--- Given records ---
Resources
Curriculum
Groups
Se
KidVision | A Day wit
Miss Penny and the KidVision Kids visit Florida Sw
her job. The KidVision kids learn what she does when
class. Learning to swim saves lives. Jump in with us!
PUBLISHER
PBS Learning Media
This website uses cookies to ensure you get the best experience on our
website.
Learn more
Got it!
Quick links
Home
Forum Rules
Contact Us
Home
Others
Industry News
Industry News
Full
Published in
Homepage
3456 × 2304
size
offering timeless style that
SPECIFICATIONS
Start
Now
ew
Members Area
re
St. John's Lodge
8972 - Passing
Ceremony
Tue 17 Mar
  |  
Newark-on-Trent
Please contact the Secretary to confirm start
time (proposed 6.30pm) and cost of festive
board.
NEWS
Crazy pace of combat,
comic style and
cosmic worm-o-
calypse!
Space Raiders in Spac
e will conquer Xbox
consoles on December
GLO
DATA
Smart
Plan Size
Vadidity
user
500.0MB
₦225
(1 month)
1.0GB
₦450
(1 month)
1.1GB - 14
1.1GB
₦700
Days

--- What to work on ---
If a line in the listing contains the string "Learning", copy it.

--- Written answer ---
class. Learning to swim saves lives. Jump in with us!
PBS Learning Media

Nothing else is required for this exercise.